Simple matrix algebra

[Jimmy Snyder]

1. The problem statement, all variables and given/known data
This is from Ryder's QFT book, second ed. page 37. At the bottom of the page it says that the commutation relations (eqn 2.68?) are satisfied by:
K = \pm i\frac{\sigma}{2}
However, I do not find this to be so. What am I missing?

2. Relevant equations
Here is one of the commutation relations that I think he means.
[K_x,K_y] = -iJ_z

3. The attempt at a solution
Using K = i\frac{\sigma}{2}, I get:
[K_x,K_y] = [i\frac{\sigma_x}{2},i\frac{\sigma_y}{2}] = \frac{-1}{4}[\sigma_x,\sigma_y] = -\frac{1}{2}\sigma_z = iK_z \neq -iJ_z

[Dick]

Isn't there an i in the commutation relations of the Pauli matrices as well?

[olgranpappy]

yep,

\left[\sigma_j,\sigma_k\right]=2i\epsilon_{jkl}\sigma_l

[Jimmy Snyder]

Thanks Dick. Here is the corrected attempt. I still don't get the right commutation relation.

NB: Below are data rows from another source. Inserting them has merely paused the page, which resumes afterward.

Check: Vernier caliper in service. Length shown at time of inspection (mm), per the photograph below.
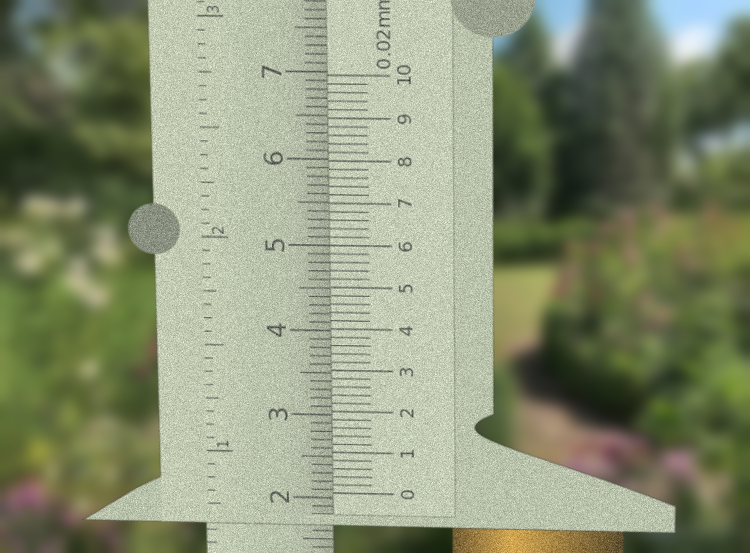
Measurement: 20.6 mm
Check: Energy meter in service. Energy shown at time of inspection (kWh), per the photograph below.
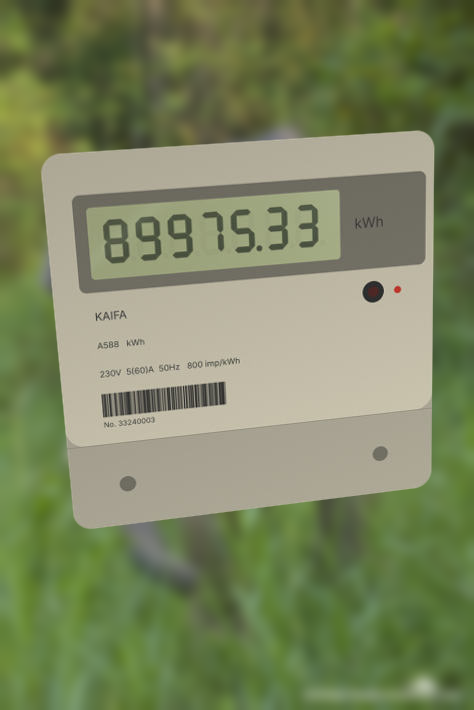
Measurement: 89975.33 kWh
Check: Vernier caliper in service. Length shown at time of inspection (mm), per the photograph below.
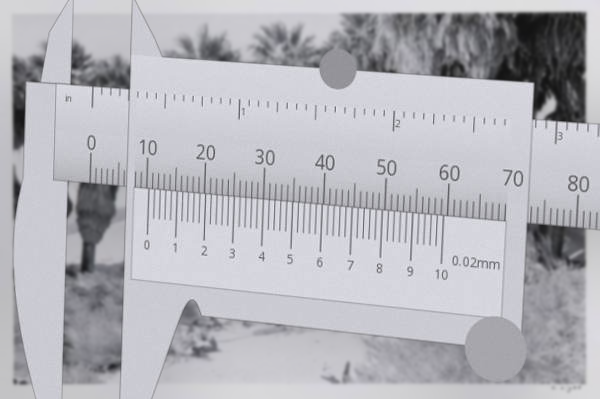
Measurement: 10.4 mm
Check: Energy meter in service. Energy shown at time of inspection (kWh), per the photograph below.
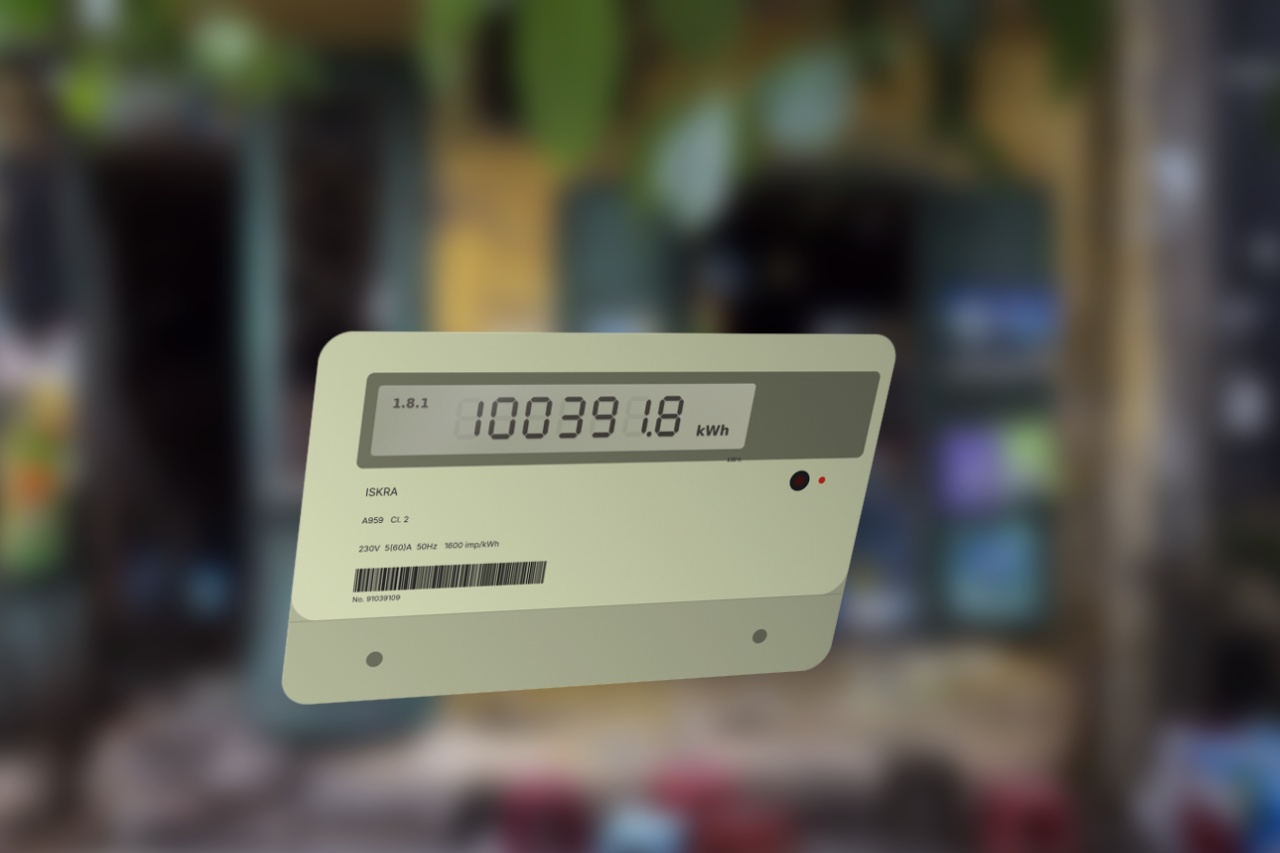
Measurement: 100391.8 kWh
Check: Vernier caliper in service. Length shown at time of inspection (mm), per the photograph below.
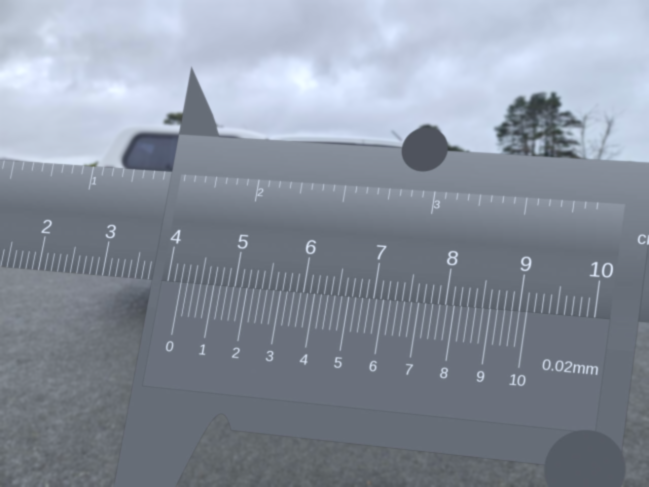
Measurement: 42.0 mm
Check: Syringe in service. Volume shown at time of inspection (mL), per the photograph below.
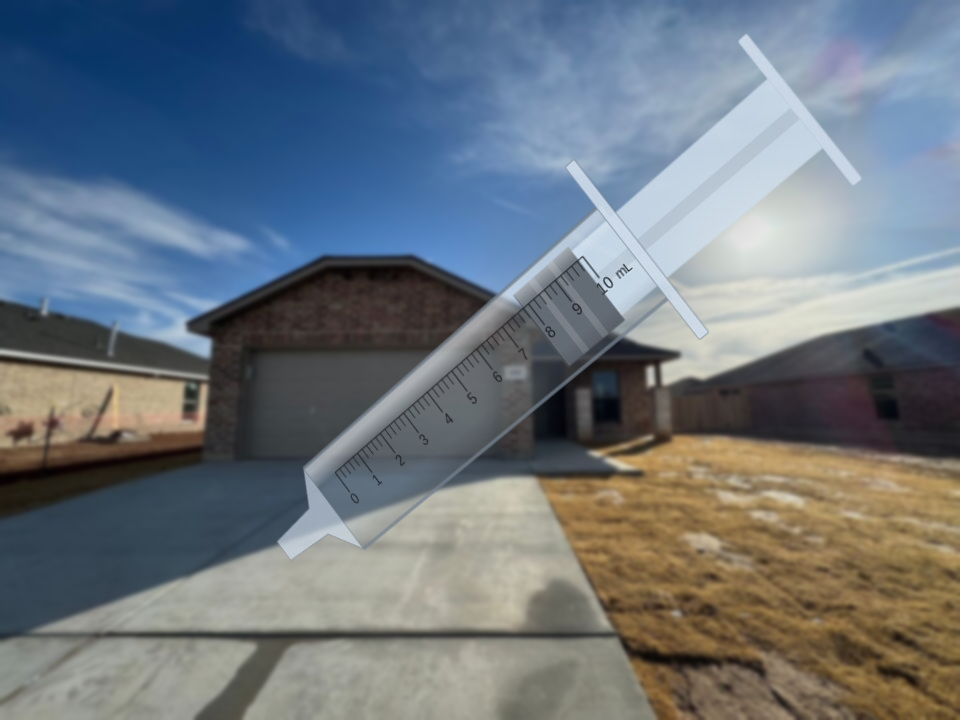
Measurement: 7.8 mL
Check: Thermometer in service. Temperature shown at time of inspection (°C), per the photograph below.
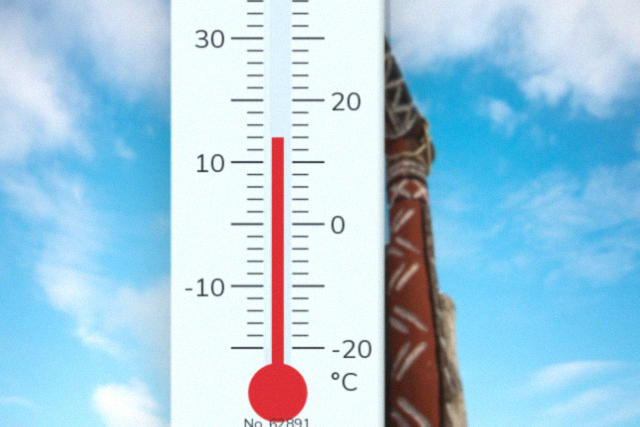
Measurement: 14 °C
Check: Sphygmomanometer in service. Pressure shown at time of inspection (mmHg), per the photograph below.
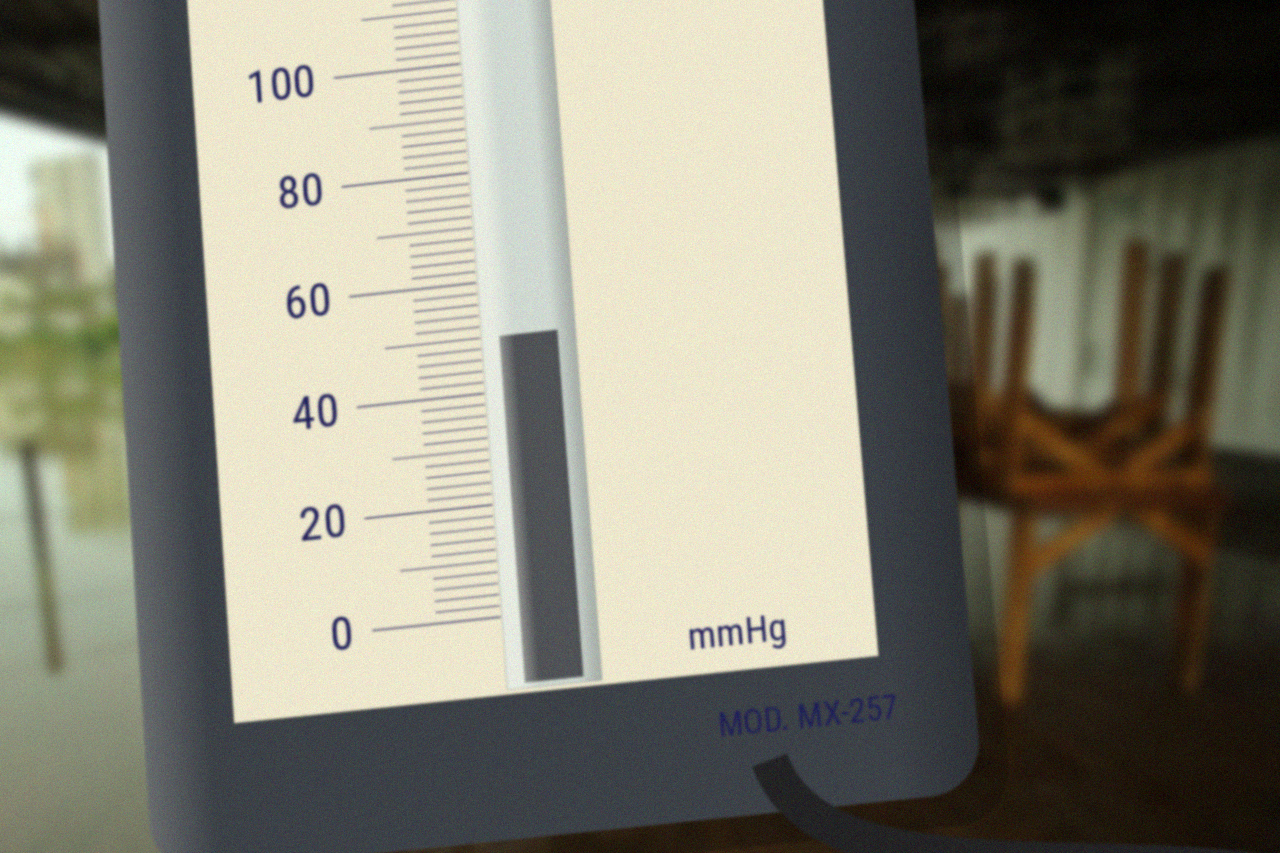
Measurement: 50 mmHg
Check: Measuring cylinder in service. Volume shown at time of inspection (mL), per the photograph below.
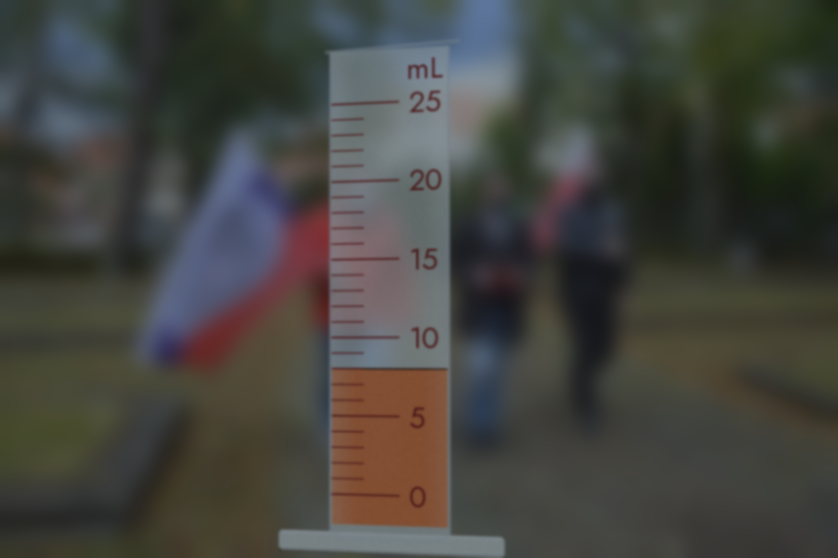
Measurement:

[K_x,K_y] = [i\frac{\sigma_x}{2},i\frac{\sigma_y}{2}] = \frac{-1}{4}[\sigma_x,\sigma_y] = -i\frac{\sigma_z}{2} = -K_z \neq -iJ_z

[olgranpappy]

yes, you do get the right relation. Ryder is talking about (2-component) Pauli spinors for which J_z=\frac{\sigma_z}{2}.

Look at equation (2.74). That is a boost and a rotation of a 2-component spinor where the rotation generator is
\frac{\vec \sigma}{2} and the boost generator is i\frac{\vec \sigma}{2}.

[Jimmy Snyder]

J_z=\frac{\sigma_z}{2}.
Thanks olgranpappy, your reply is what I needed. If I make the substitutions K = i\frac{\sigma}{2} and J = \frac{\sigma}{2}, then I get:

[K_x,K_y] = [i\frac{\sigma_x}{2},i\frac{\sigma_y}{2}] = -i\frac{\sigma_z}{2} = -iJ_z just as in (2.68)

I have also verified the other relations in (2.68). I came close to solving it this morning as I was driving to work. It occured to me that there might be a typo in the book and that the author meant J instead of K in eqn (2.69). If I had followed that thought a while longer, I might have come up with the solution on my own. Thanks again for your help.

[olgranpappy]

no problem. cheers.